PROBLEM STATEMENT: Retype everything from "This idea has" down to "I often wonder." in the excerpt below about rocks and Jewish heritage.

EXCERPTED TEXT:

This idea has stayed with me, particularly as I notice that there are times when I pick up a rock, hold it for a moment, and feel something telling me to put it back in the same spot as close as possible to the way I found it.
Are these inanimate objects communicating some hidden desire to me to those who will listen? I often wonder.
In the beginning of pages of a book a woman in my cohort at Prescott College recommended to me, the author speaks of our species as living testaments to stories across time—painful memories, hidden histories, dark, family secrets. We inherit this legacy and pass it on from one generation to the next.
I am Jewish. Arguments with my mother when I was growing up over one’s choice to be Jewish versus the genetic material passed on from Jewish mother to daughter ended in screaming and door slamming.
Genetics seem to have won out, as I really must be Jewish. With this awareness and acceptance, I still feel little connection to the religion and traditions and an absence of desire to fulfill my Jewish heritage responsibilities by meeting and marrying a single, Jewish doctor and producing matrilineally authentic Jewish progeny. I don’t celebrate Jewish holidays. The strongest connection I feel to the line of people who walked this earth before me with similar genetic makeup is the deep sadness and emotional intensity I have always felt for music that carries a minor melody.

DATA RECORDS:
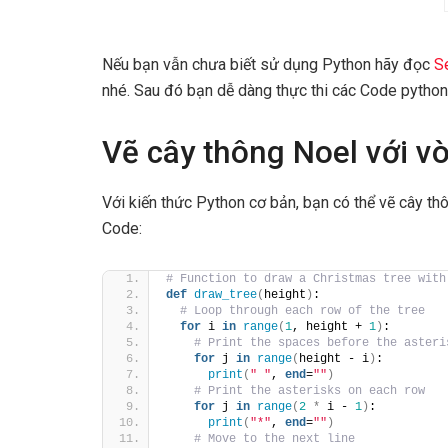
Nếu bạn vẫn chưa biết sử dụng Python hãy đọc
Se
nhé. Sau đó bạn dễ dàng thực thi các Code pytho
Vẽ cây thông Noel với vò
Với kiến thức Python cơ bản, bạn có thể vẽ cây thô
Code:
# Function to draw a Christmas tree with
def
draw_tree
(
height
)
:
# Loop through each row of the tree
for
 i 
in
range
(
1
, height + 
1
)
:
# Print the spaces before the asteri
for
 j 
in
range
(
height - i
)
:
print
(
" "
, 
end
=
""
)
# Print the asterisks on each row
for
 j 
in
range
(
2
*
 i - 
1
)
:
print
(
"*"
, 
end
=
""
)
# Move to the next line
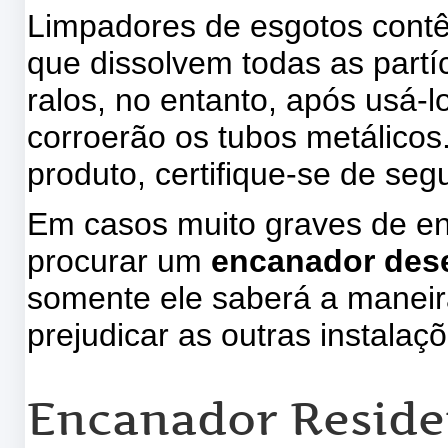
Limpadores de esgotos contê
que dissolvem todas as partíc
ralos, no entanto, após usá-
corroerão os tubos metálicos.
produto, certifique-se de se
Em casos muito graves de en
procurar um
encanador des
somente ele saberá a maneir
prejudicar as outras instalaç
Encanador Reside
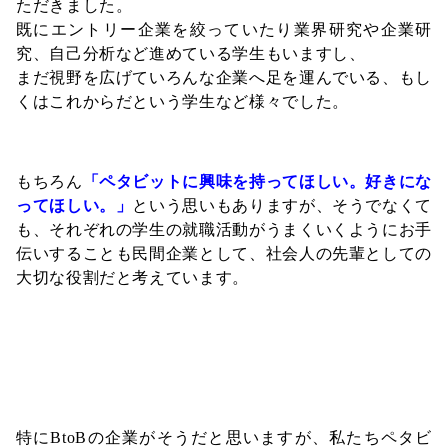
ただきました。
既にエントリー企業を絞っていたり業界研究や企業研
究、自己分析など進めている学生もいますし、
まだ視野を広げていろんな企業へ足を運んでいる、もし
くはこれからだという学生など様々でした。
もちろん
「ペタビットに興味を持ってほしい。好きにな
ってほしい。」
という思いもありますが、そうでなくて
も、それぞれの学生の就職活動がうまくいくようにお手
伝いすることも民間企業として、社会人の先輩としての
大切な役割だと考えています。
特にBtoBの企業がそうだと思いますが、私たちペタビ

EXERCISE RESULT:
This idea has stayed with me, particularly as I notice that there are times when I pick up a rock, hold it for a moment, and feel something telling me to put it back in the same spot as close as possible to the way I found it.
Are these inanimate objects communicating some hidden desire to me to those who will listen? I often wonder.